De rechtbank verklaart het beroep ongegrond.
Deze uitspraak is gedaan door mr. E.K.S. Mollen, rechter, in aanwezigheid van mr. M.H.T. van Bruggen, griffier. De beslissing is uitgesproken in het openbaar op 13 september 2024.
griffier
rechter
Een afschrift van deze uitspraak is verzonden aan partijen op:

Informatie over hoger beroep

Een partij die het niet eens is met deze uitspraak, kan een hogerberoepschrift sturen naar het college van Beroep voor het Bedrijfsleven waarin wordt uitgelegd waarom deze partij het niet eens is met deze uitspraak.
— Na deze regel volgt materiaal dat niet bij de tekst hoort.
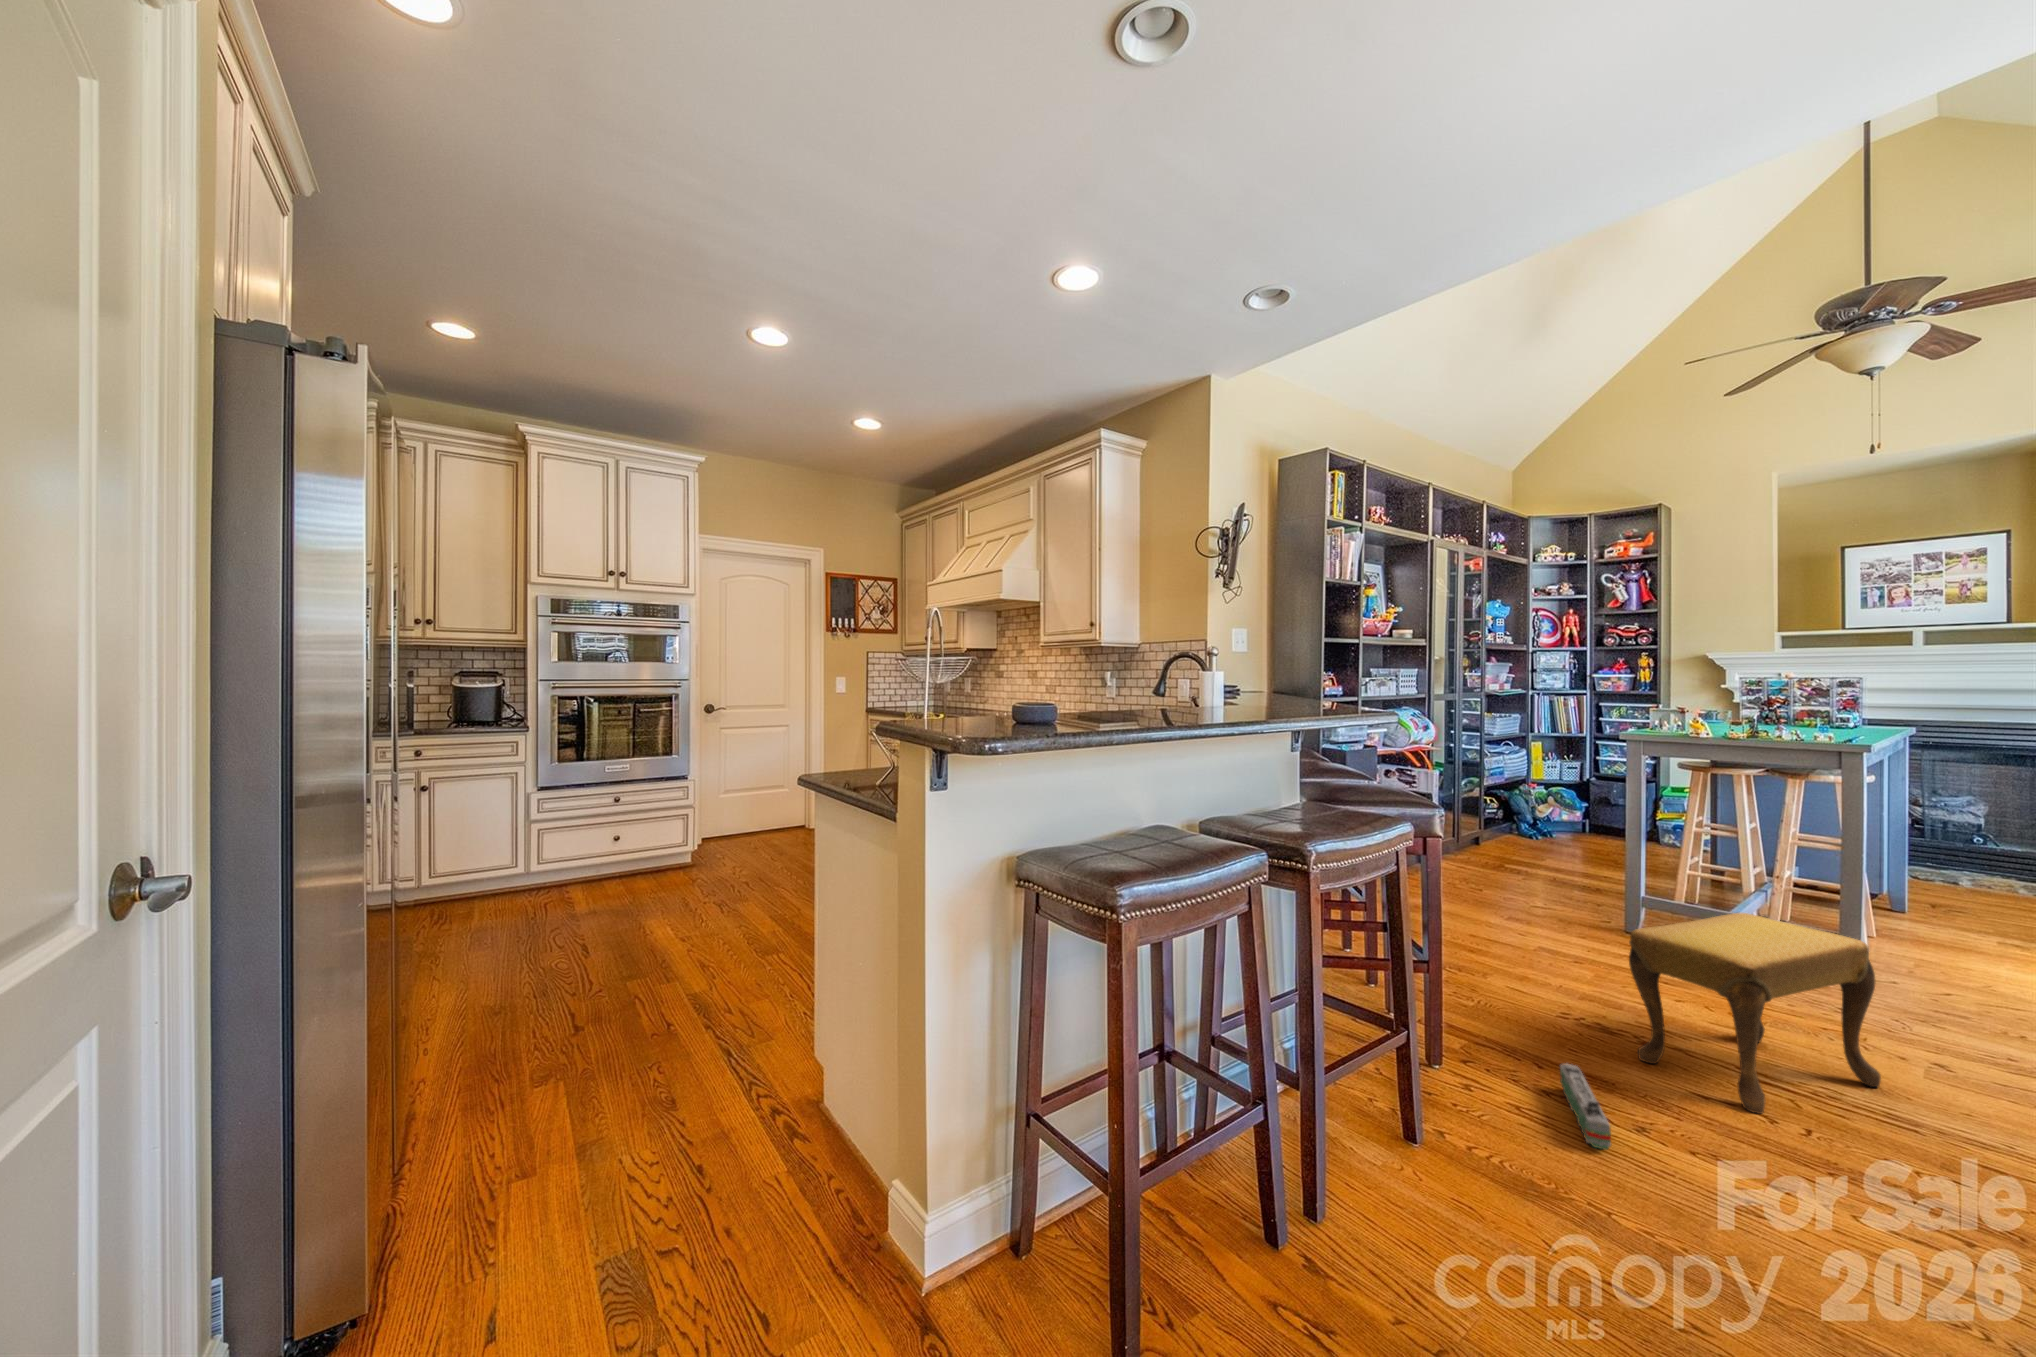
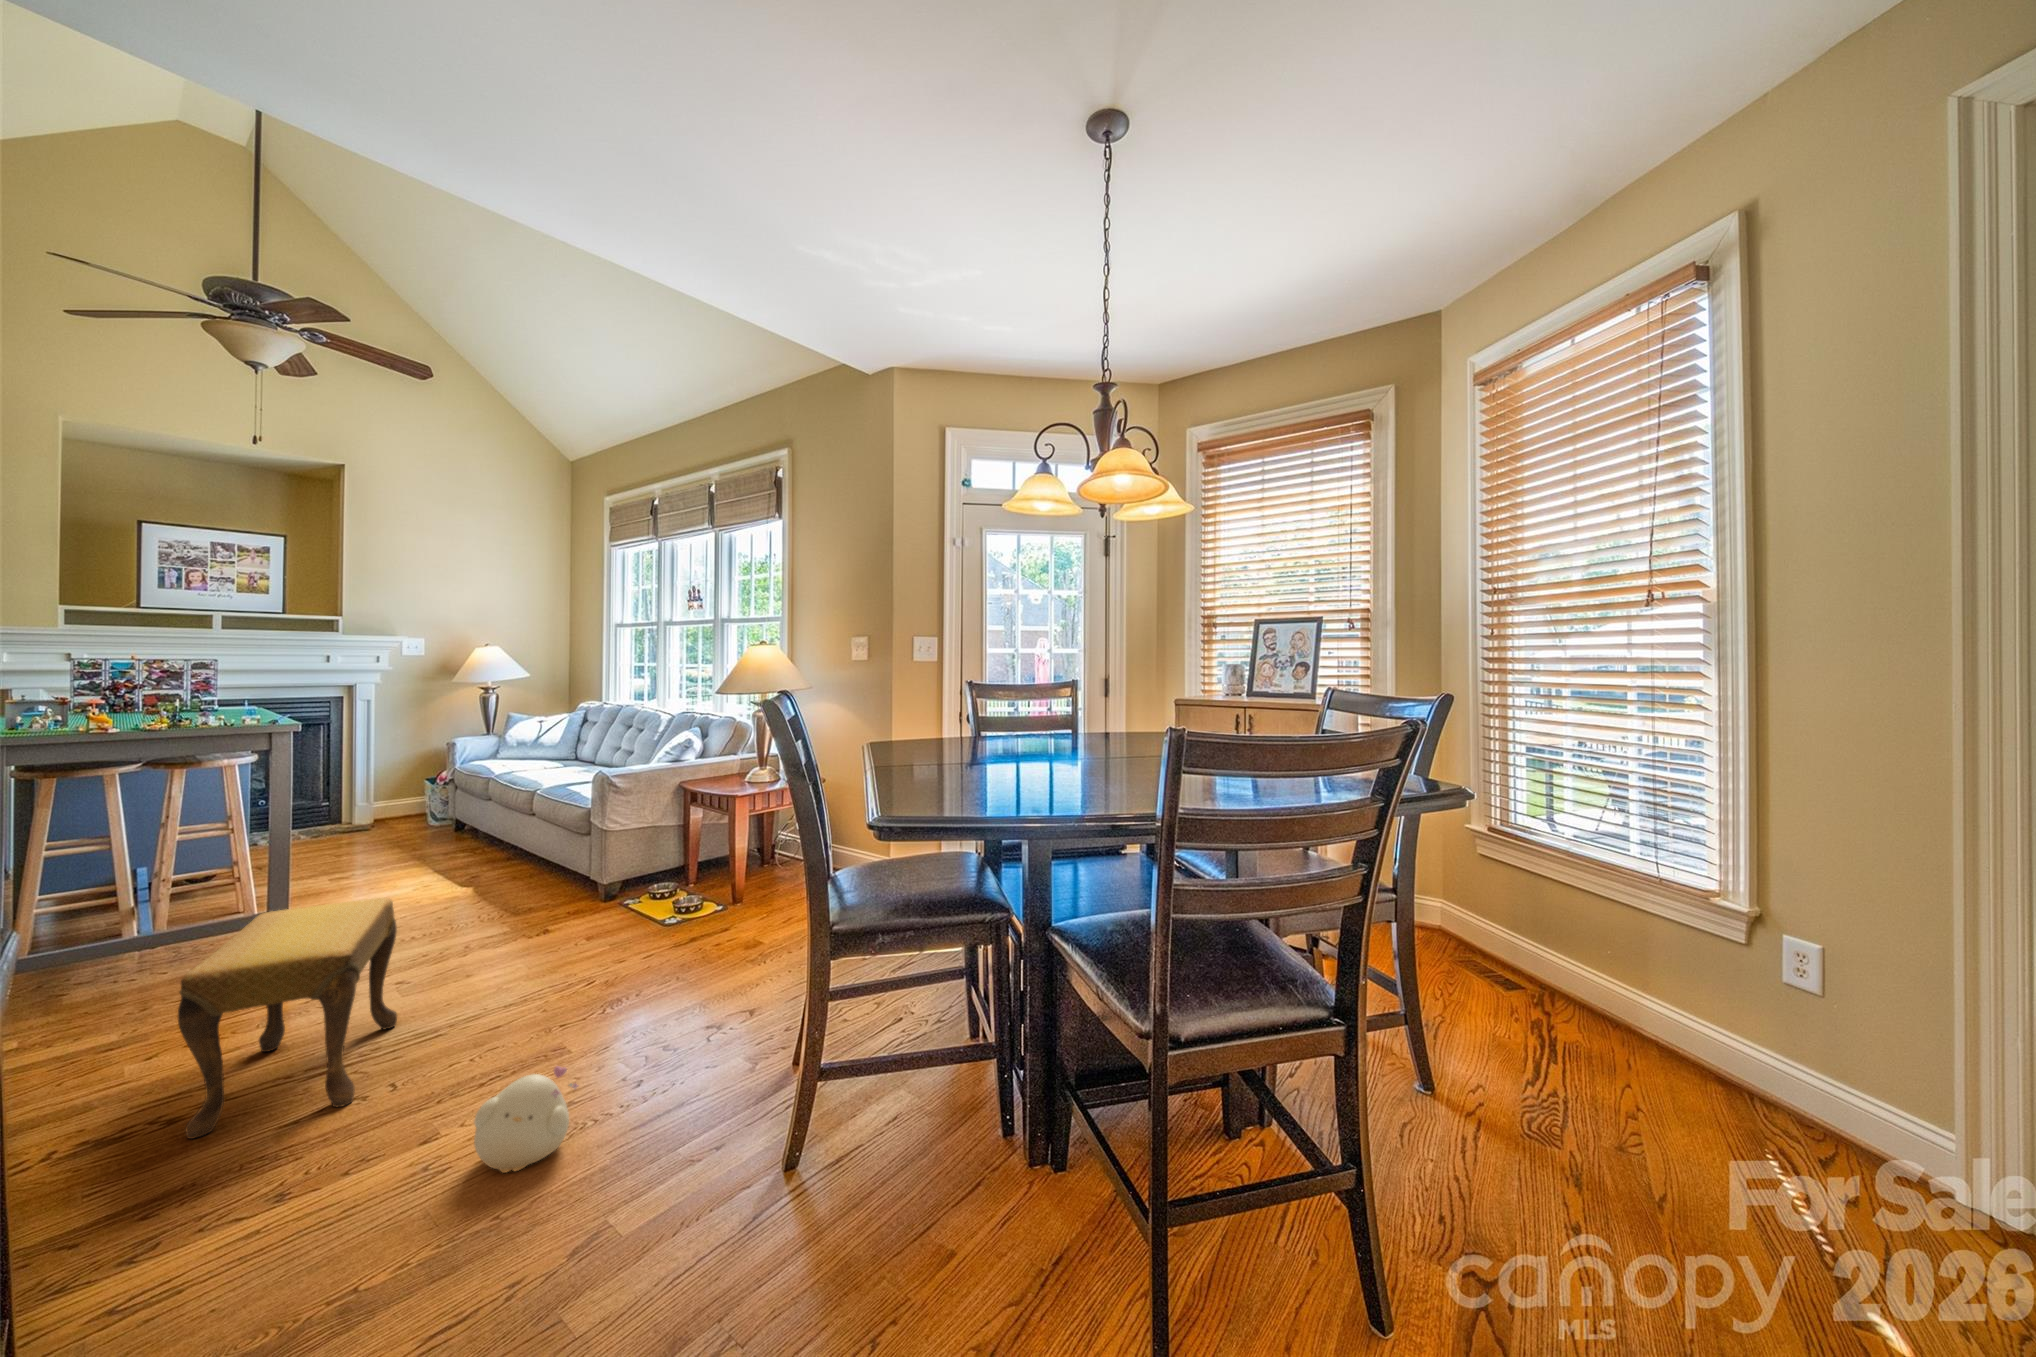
toy train: present [1560,1063,1611,1150] -> none [140,1185,287,1257]
plush toy: none [1781,1172,1919,1294] -> present [474,1066,577,1173]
Het hogerberoepschrift moet worden ingediend binnen zes weken na de dag waarop deze uitspraak is verzonden. Kan de indiener de behandeling van het hoger beroep niet afwachten, omdat de zaak spoed heeft, dan kan de indiener de voorzieningenrechter van het College van Beroep voor het Bedrijfsleven vragen om een voorlopige voorziening (een tijdelijke maatregel) te treffen.

Voetnoten

1.Artikel 76 lid 1 van de Uitvoeringsregeling Meststoffenwet (Uitvoeringsregeling), zoals die luidde op 28 juni 2019.
2.Artikel 5:45, tweede lid, van de Algemene wet bestuursrecht (Awb).
3.Artikel 4:6, tweede lid, van de Awb.
4.Uitspraak van het CBB van 7 december 2021, ECLI:NL:CBB:2021:1050.
5.Uitspraak van het CBB van 14 juni 2022, ECLI:NL:CBB:2022:301.